● **PROBLEM STATEMENT**: Quote the records beneath, complete and exact. Leave out images.

● **DATA TO EXAMINE**:
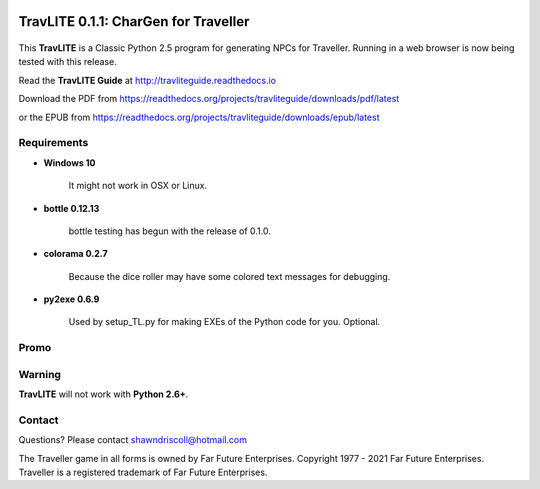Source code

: .. image:: docs/source/python_classic_2_5_tag.png
    :target: https://www.python.org/download/releases/2.5.4/
    
.. image:: docs/source/release_v0_1_1_tag.png
    :target: https://readthedocs.org/projects/travliteguide/downloads/pdf/latest
    
.. image:: https://readthedocs.org/projects/travliteguide/badge/?version=latest
    :target: http://travliteguide.readthedocs.io/en/latest/?badge=latest
    :alt: Doc Status



**TravLITE 0.1.1: CharGen for Traveller**
=========================================

.. figure:: images/travlite_book_cover_art.png


This **TravLITE** is a Classic Python 2.5 program for generating NPCs for Traveller. Running in a web browser is now being tested with this release.

Read the **TravLITE Guide** at http://travliteguide.readthedocs.io

Download the PDF from https://readthedocs.org/projects/travliteguide/downloads/pdf/latest

or the EPUB from https://readthedocs.org/projects/travliteguide/downloads/epub/latest

Requirements
------------

* **Windows 10**

   It might not work in OSX or Linux.

* **bottle 0.12.13**

   bottle testing has begun with the release of 0.1.0.
   
* **colorama 0.2.7**

   Because the dice roller may have some colored text messages for debugging.
   
* **py2exe 0.6.9**

   Used by setup_TL.py for making EXEs of the Python code for you. Optional.

Promo
-----

.. image:: images/video.png
    :target: https://www.youtube.com/watch?v=VhvVPNhoPl4

Warning
-------

**TravLITE** will not work with **Python 2.6+**.


Contact
-------
Questions? Please contact shawndriscoll@hotmail.com

The Traveller game in all forms is owned by Far Future Enterprises.
Copyright 1977 - 2021 Far Future Enterprises.
Traveller is a registered trademark of Far Future Enterprises.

● **EXERCISE RESPONSE**:
Source code

: .. image:: docs/source/python_classic_2_5_tag.png
    :target: https://www.python.org/download/releases/2.5.4/
    
.. image:: docs/source/release_v0_1_1_tag.png
    :target: https://readthedocs.org/projects/travliteguide/downloads/pdf/latest
    
.. image:: https://readthedocs.org/projects/travliteguide/badge/?version=latest
    :target: http://travliteguide.readthedocs.io/en/latest/?badge=latest
    :alt: Doc Status



**TravLITE 0.1.1: CharGen for Traveller**
=========================================

.. figure:: images/travlite_book_cover_art.png


This **TravLITE** is a Classic Python 2.5 program for generating NPCs for Traveller. Running in a web browser is now being tested with this release.

Read the **TravLITE Guide** at http://travliteguide.readthedocs.io

Download the PDF from https://readthedocs.org/projects/travliteguide/downloads/pdf/latest

or the EPUB from https://readthedocs.org/projects/travliteguide/downloads/epub/latest

Requirements
------------

* **Windows 10**

   It might not work in OSX or Linux.

* **bottle 0.12.13**

   bottle testing has begun with the release of 0.1.0.
   
* **colorama 0.2.7**

   Because the dice roller may have some colored text messages for debugging.
   
* **py2exe 0.6.9**

   Used by setup_TL.py for making EXEs of the Python code for you. Optional.

Promo
-----

.. image:: images/video.png
    :target: https://www.youtube.com/watch?v=VhvVPNhoPl4

Warning
-------

**TravLITE** will not work with **Python 2.6+**.


Contact
-------
Questions? Please contact shawndriscoll@hotmail.com

The Traveller game in all forms is owned by Far Future Enterprises.
Copyright 1977 - 2021 Far Future Enterprises.
Traveller is a registered trademark of Far Future Enterprises.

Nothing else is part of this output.